## What you should do:
Continue the forum text on SMD soldering below, starting right after its last sentence.

## Study text:
Look for the 25$ heated soldier pump.

Remove the pump. Add a fish tank air pump on a separate footswitch & voila. I run mine at 240v with a little step up transformer, the extra heat removes the need for a heated soldier table.

For a heated SMD soldier table, get a 10$ mini 1 stove top cooker & a 1 rectangular near all flat frying pan.

These are other extra cheap DIY methods.
 
Re: THanx

Coolin said:
for a novice it helps.

This is exactly for whom the document was written. Novice engineers / experimenters who never worked with SMD before may not realize some of these simple steps which make good flat SMD work with a normal iron possible. Or, that the purchases items on page 1 would last for a few thousand 2-3 pin components. Over 500 8 pin, or 14 pin SMD ICs.
 
I've never used multiple irons to remove a two "lead" device. I always use the method of building up a little extra solder on one side, then quickly switching the iron to the opposite side and "pushing" the component off the pad. Works like a charm. I've never ruined a component this way, even ceramic caps.

## Data records:

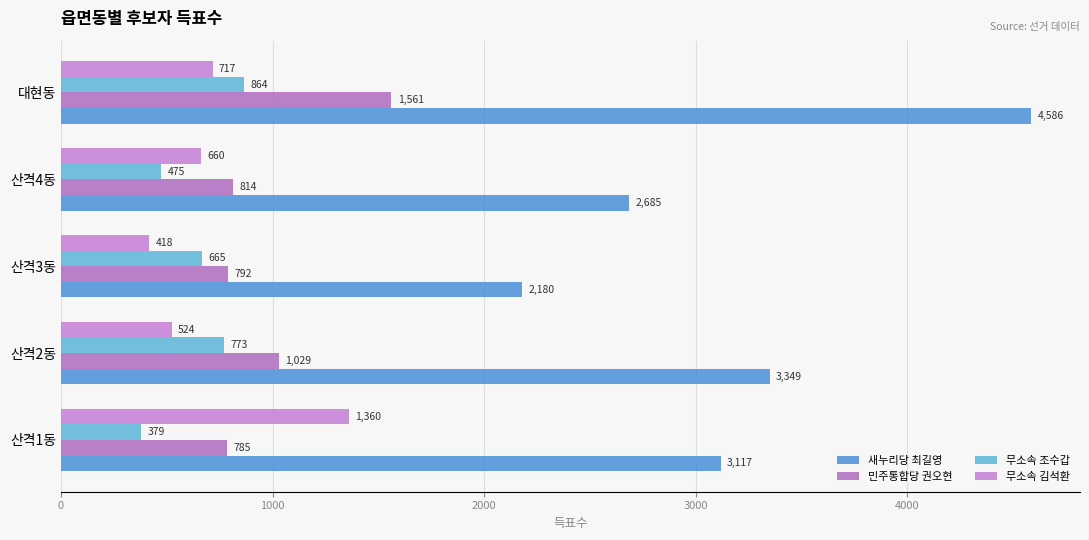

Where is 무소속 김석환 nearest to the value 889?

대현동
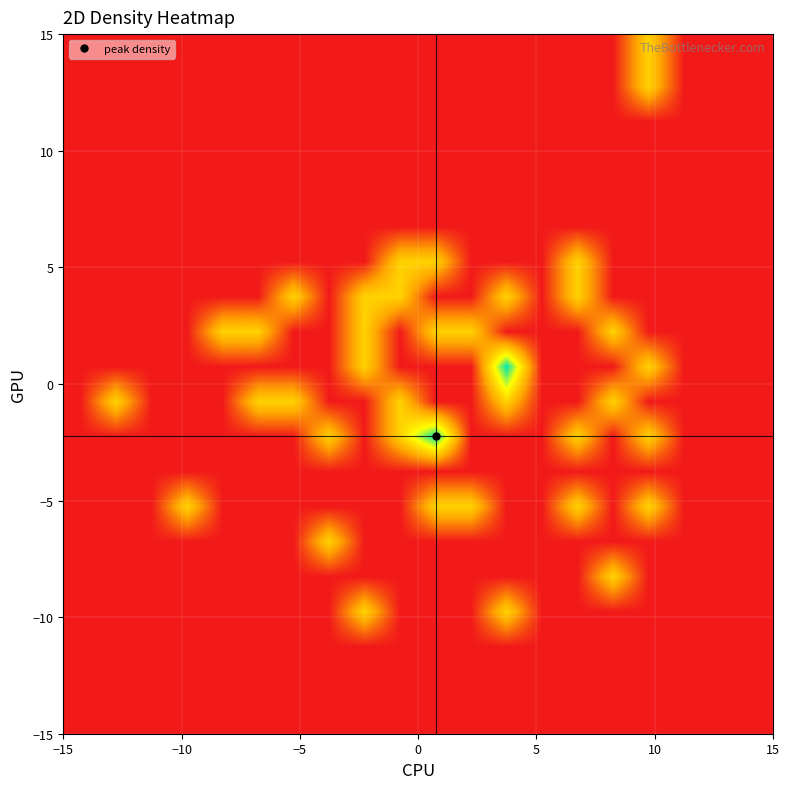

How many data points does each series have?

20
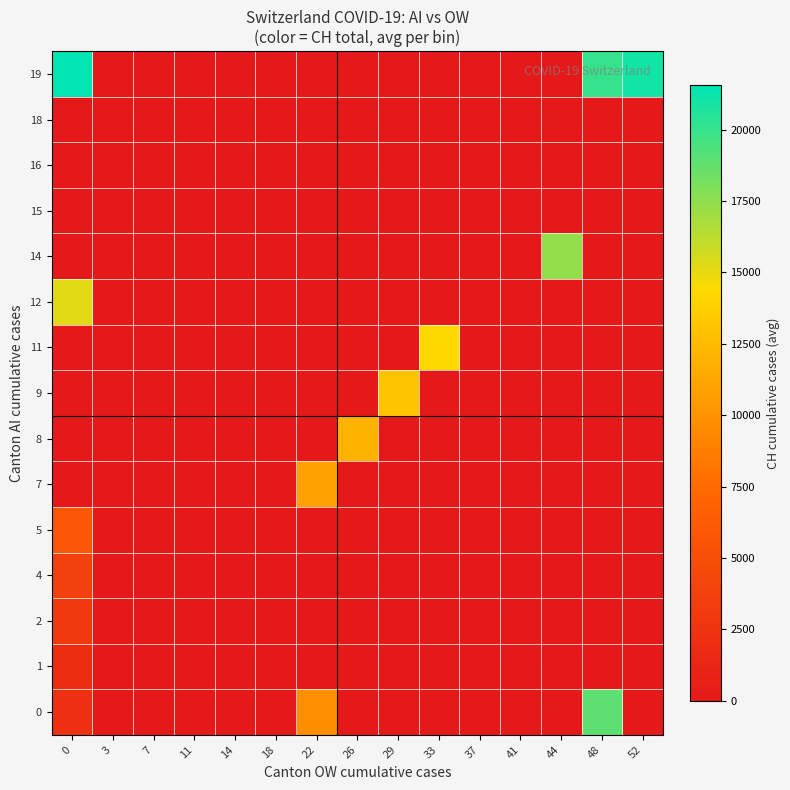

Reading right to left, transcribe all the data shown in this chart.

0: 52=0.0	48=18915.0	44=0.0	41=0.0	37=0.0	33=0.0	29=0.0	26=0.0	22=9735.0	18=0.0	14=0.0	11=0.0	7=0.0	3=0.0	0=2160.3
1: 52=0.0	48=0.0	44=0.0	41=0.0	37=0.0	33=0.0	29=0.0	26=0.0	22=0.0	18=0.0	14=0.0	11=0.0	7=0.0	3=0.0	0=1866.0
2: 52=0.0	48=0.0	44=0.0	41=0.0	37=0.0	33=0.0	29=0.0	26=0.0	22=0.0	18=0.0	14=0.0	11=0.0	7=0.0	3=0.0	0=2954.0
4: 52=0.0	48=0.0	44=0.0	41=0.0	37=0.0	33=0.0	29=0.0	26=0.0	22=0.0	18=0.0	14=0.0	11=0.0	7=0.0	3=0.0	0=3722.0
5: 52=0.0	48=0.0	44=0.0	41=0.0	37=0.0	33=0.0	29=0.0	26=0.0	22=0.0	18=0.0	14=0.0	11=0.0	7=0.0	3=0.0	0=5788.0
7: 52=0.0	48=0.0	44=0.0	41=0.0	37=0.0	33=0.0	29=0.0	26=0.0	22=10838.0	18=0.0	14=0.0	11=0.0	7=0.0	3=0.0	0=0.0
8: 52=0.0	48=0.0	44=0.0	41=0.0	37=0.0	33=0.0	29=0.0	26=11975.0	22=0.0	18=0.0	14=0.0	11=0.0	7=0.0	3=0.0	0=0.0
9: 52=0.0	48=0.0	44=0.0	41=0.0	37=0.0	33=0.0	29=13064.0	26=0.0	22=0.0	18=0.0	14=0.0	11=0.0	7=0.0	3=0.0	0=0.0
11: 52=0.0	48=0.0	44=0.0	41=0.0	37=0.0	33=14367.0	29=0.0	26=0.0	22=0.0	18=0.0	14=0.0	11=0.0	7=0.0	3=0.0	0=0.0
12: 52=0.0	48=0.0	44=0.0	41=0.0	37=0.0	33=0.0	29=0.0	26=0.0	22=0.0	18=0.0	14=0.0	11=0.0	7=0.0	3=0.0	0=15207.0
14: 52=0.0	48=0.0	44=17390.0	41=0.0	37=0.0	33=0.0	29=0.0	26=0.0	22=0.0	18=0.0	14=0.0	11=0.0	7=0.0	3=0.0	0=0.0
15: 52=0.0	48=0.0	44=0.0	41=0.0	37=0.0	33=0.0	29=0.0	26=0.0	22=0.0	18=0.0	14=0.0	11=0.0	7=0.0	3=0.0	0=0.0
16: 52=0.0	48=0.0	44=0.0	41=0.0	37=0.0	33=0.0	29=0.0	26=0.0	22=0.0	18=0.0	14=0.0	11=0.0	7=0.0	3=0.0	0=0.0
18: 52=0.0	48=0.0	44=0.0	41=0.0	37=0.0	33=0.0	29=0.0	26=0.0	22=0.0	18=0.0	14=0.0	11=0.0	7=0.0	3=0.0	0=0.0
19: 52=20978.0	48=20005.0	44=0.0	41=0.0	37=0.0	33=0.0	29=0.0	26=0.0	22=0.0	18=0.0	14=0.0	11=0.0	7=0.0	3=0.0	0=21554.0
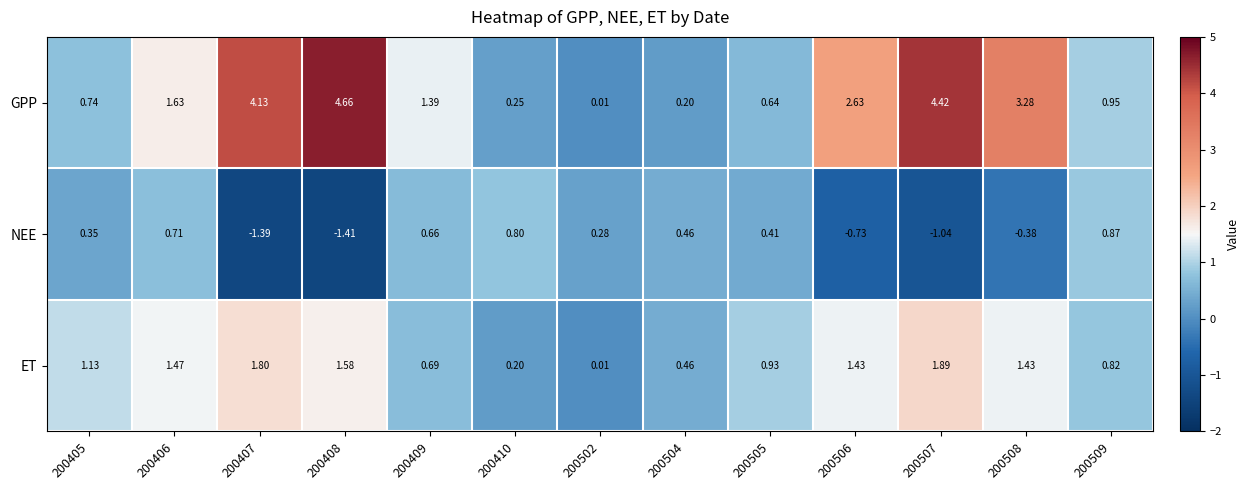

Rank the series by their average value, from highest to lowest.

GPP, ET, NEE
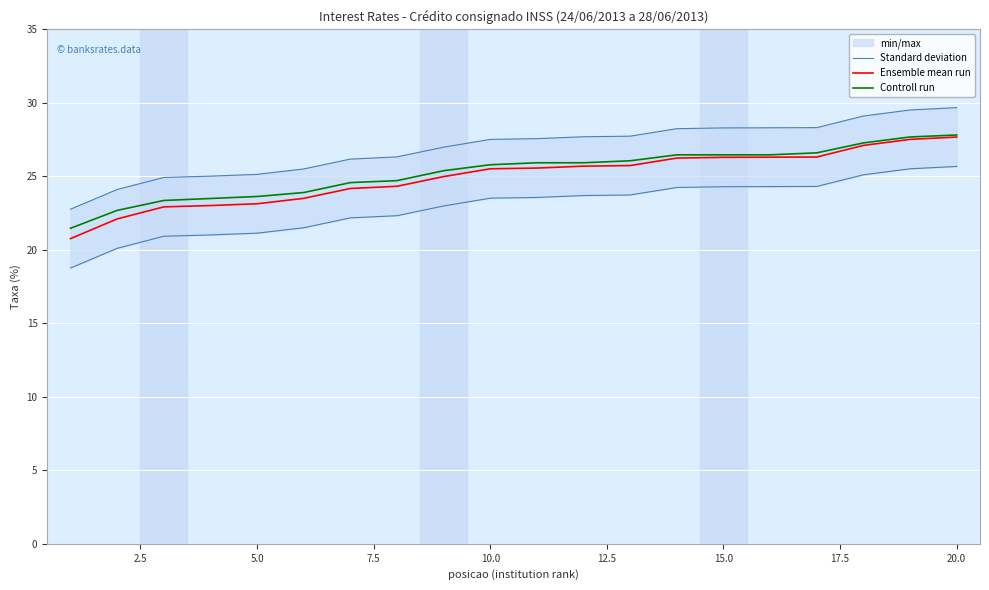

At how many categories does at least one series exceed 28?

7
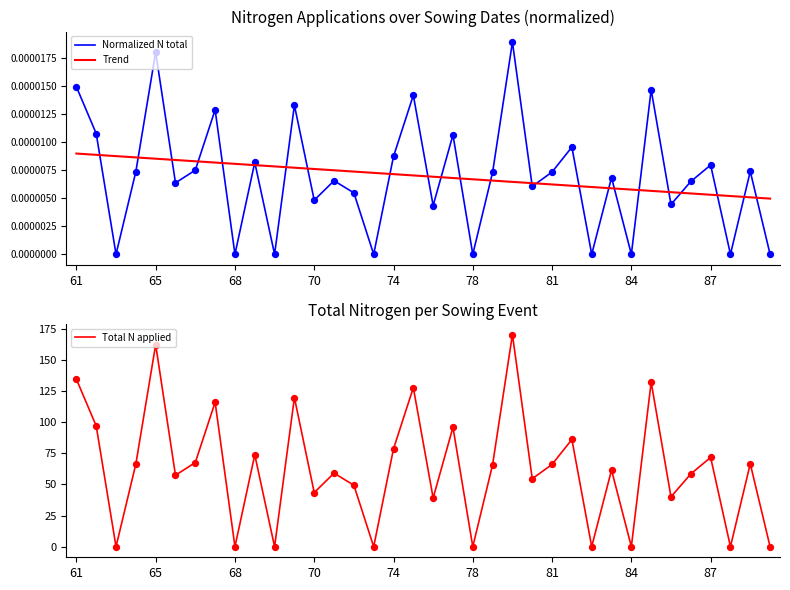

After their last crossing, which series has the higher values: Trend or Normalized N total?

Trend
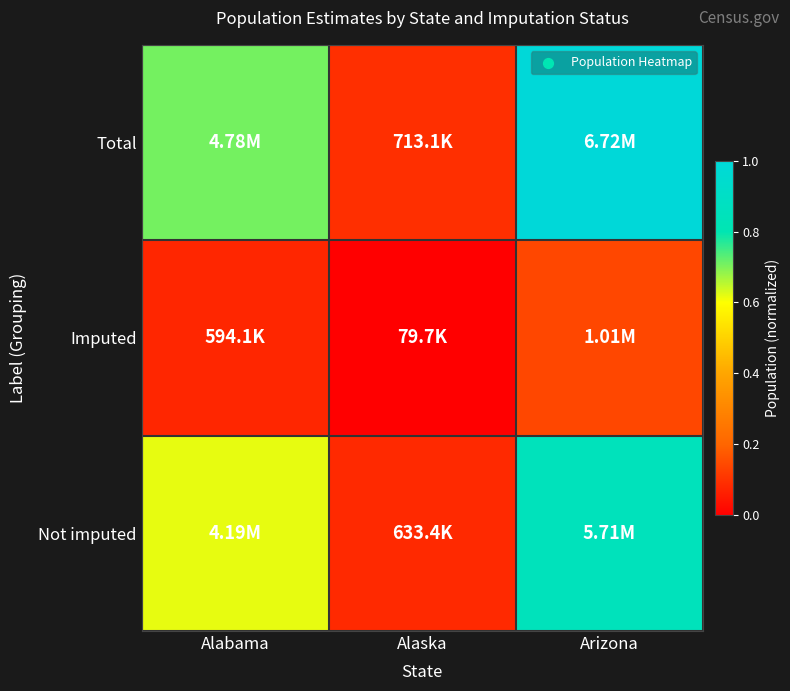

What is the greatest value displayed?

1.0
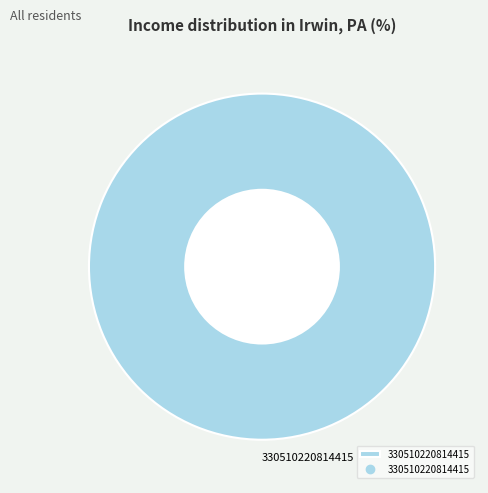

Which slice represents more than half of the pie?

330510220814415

## Response:
 
tiroth said:
I've never used multiple irons to remove a two "lead" device. I always use the method of building up a little extra solder on one side, then quickly switching the iron to the opposite side and "pushing" the component off the pad. Works like a charm. I've never ruined a component this way, even ceramic caps.


This is usually what I do too, but if you have 10 or more to change, having that 5$ second iron & using the 2 like a heated tweeser to pick off all the resistors is really less messy & the removed resistors are really clean for future use.